▸ EXERCISE REQUIREMENTS
1. From the passage on Cibinong, list everything that the sentence beginning "Laksa Cibinong is a kind of" says the soup is served with.
2. Decide whether each statement agrees with the passage on Cibinong, and answer yes or no with the deciding words quoted from it.
(a) Cibinong District had more than 400,000 inhabitants at the 2020 Census.
(b) Van Steenis mentioned the Rawa Siradayah swamp forest in 1933.
(c) The Chinese-style mie ayam uses sweet soy sauce.
3. Write the next few sentences of the passage on Cibinong, following on from its last sentence.

▸ EXCERPT TO READ
===

Cibinong () is a district in Bogor Regency, West Java, Indonesia which serves as the Regency's capital.  Cibinong District had 363,424 inhabitants at the 2020 Census.

The Science Center of Indonesian Institute of Sciences (Lembaga Ilmu Pengetahuan Indonesia) is located in the district. Cibinong contains a swamp forest, which is already mentioned by van Steenis in 1933, called Rawa (Swamp) Siradayah, and it still preserved until present time.

Cuisine specialities of Cibinong include laksa cibinong and Mie ayam (Chicken noodles) due to the strong influence of Chinese community. Laksa is a spicy noodle soup from the Peranakan culture. Laksa Cibinong is a kind of thick yellowish coconut milk based soup, produced by a mixture of some spices, and it is served with bean sprout, rice vermicelli (bihun), hard-boiled eggs, cooked shredded chicken, fried shallots and Indonesian lemon-basil leaves. Sometime they are also served with rice cake (lontong). Mie ayam is easily found everywhere, as a cheap food for factory workers and school students. There are basically two preparation styles, one is more Indonesian in style (with Indonesian spices, sweet soy sauce, saos sambel), and the other one is more Chinese (using for example star anise, sesame oil or soy sauce). Most of the places offers, in addition to noddle, kwetiau or bihun.

===

▸ RECORDED INFORMATION
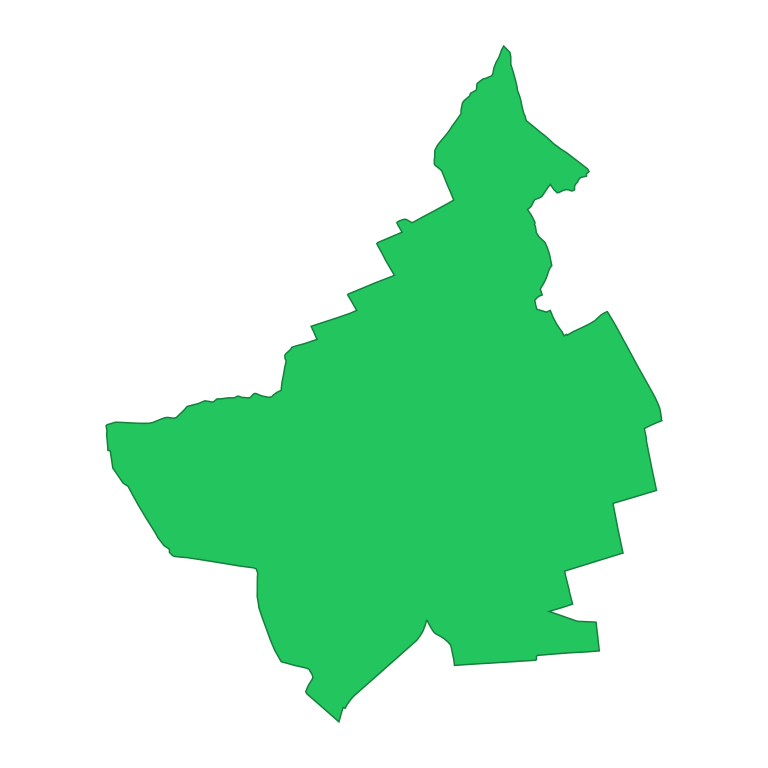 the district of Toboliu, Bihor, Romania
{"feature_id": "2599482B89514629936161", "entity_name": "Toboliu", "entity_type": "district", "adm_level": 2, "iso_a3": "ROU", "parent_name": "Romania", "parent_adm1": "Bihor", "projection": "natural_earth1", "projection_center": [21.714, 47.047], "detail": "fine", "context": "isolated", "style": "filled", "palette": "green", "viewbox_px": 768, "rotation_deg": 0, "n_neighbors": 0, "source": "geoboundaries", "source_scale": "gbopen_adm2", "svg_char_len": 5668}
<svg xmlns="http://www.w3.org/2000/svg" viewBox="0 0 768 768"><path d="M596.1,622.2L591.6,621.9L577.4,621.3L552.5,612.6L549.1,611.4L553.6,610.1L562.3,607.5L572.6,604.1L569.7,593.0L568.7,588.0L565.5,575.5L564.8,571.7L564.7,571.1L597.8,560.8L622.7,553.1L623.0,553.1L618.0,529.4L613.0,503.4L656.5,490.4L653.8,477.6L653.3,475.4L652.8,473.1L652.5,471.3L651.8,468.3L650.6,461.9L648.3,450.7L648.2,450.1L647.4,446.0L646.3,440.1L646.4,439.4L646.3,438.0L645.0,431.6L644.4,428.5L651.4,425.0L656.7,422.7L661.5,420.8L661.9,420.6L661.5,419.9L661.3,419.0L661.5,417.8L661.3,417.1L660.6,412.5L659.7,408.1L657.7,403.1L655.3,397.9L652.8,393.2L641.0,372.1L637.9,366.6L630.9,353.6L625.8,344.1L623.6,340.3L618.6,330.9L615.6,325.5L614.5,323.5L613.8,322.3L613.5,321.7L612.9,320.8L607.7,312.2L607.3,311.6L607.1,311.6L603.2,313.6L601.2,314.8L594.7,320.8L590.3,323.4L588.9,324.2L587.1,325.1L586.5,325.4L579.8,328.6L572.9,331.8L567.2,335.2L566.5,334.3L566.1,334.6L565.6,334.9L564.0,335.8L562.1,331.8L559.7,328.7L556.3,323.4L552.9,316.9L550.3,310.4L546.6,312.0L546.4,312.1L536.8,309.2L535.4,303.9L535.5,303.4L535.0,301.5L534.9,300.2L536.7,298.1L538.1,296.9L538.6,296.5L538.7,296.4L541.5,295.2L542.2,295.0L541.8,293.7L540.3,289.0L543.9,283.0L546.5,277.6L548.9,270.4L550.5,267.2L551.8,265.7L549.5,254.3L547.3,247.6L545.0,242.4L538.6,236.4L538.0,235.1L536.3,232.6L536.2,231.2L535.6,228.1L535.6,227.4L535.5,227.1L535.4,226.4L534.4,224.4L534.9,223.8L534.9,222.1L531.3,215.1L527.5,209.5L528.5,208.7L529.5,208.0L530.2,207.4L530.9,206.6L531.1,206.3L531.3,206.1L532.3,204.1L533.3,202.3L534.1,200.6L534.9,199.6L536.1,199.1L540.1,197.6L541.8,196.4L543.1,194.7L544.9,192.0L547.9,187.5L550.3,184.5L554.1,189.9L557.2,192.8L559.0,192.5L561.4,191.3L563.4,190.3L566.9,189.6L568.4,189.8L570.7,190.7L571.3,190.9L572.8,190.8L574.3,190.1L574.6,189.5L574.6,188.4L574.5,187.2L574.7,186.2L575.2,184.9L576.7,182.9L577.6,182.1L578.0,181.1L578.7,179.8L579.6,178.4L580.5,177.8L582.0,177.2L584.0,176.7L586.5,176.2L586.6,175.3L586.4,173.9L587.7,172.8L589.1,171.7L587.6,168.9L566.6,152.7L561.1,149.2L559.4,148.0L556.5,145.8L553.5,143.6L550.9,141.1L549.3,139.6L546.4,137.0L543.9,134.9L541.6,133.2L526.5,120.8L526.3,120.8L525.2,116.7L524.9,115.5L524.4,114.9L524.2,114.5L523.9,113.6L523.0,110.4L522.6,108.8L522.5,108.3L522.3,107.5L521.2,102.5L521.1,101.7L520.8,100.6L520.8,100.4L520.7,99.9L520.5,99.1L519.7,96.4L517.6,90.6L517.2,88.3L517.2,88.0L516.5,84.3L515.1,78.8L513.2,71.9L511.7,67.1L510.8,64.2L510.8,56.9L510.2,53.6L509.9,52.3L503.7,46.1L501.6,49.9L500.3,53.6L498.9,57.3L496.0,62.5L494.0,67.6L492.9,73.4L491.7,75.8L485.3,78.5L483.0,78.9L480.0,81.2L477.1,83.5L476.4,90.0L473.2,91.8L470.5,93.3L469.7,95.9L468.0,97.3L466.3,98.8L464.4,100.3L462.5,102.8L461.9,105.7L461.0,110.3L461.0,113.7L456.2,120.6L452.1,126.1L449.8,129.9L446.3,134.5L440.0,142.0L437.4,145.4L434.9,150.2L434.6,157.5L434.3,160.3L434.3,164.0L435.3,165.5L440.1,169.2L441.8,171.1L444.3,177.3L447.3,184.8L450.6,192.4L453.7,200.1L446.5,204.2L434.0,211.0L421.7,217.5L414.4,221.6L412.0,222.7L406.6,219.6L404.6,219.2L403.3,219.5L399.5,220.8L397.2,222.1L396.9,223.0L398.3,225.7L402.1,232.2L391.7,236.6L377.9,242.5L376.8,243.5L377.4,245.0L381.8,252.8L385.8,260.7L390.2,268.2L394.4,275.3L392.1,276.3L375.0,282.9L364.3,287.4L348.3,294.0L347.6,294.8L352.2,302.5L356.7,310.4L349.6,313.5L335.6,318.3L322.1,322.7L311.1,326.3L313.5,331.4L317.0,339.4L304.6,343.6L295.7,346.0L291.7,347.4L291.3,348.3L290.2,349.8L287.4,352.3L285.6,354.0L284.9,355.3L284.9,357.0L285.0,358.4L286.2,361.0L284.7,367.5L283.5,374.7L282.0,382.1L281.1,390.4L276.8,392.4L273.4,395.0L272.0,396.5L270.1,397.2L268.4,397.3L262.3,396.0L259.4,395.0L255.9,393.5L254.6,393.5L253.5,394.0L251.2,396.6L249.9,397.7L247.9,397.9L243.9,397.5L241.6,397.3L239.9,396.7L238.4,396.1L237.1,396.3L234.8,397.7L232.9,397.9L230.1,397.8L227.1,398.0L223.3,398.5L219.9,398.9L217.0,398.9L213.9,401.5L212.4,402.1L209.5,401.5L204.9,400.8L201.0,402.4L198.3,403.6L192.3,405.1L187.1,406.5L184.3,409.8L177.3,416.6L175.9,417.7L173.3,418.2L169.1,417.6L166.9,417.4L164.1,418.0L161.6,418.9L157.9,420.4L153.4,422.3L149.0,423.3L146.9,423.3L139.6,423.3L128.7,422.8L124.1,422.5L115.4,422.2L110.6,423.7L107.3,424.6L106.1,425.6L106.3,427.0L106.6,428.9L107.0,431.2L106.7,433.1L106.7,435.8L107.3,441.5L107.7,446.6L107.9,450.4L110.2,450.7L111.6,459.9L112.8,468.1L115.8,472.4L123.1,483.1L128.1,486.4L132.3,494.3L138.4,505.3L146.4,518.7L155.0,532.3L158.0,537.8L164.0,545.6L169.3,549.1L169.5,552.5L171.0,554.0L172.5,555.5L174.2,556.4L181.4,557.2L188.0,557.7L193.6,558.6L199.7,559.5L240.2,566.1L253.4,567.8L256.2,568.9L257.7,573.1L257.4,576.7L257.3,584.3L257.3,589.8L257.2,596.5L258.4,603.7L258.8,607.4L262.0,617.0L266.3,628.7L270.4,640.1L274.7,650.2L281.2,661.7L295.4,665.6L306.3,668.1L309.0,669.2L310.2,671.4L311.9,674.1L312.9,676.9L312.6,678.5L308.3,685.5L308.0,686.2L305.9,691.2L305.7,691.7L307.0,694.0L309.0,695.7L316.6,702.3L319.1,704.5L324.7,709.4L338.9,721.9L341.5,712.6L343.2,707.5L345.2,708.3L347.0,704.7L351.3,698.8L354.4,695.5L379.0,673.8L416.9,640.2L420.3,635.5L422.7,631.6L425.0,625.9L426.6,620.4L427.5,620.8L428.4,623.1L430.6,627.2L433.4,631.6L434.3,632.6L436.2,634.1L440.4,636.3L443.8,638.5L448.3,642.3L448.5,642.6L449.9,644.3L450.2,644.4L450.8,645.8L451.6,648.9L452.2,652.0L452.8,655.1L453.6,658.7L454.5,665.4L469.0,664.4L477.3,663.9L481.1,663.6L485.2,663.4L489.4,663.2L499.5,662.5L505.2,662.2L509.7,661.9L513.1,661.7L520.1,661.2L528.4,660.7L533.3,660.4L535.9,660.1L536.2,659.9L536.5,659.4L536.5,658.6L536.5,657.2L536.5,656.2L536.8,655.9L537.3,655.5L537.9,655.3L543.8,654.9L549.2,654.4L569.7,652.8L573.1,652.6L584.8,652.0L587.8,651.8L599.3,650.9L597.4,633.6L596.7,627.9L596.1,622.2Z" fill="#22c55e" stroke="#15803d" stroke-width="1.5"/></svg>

===

▸ THE RESULTS
1. Bean sprout, rice vermicelli (bihun), hard-boiled eggs, cooked shredded chicken, fried shallots, Indonesian lemon-basil leaves

2.
(a) No: "Cibinong District had 363,424 inhabitants at the 2020 Census."
(b) Yes: "which is already mentioned by van Steenis in 1933, called Rawa (Swamp) Siradayah"
(c) No: "one is more Indonesian in style (with Indonesian spices, sweet soy sauce, saos sambel), and the other one is more Chinese (using for example star anise, sesame oil or soy sauce)"

3.
Chinese Peranakan culture can be seen at the Chinese Temple Ho Tek Bio near Cibinong market, during Imlek or Chinese New Year. Near the market, in front of the lake, there is a Chinese cemetery compound (Sentiong).

Administrative divisions
Cibinong district is divided into 13 administrative villages which are as follows:

Cibinong
Cirimekar
Ciriung
Harapan Jaya
Karadenan
Nanggewer
Nanggewer Mekar
Pabuaran
Pabuaran Mekar
Pakansari
Pondok Rajeg
Sukahati
Tengah

Climate
Cibinong has a tropical rainforest climate (Af) with heavy to very heavy rainfall year-round.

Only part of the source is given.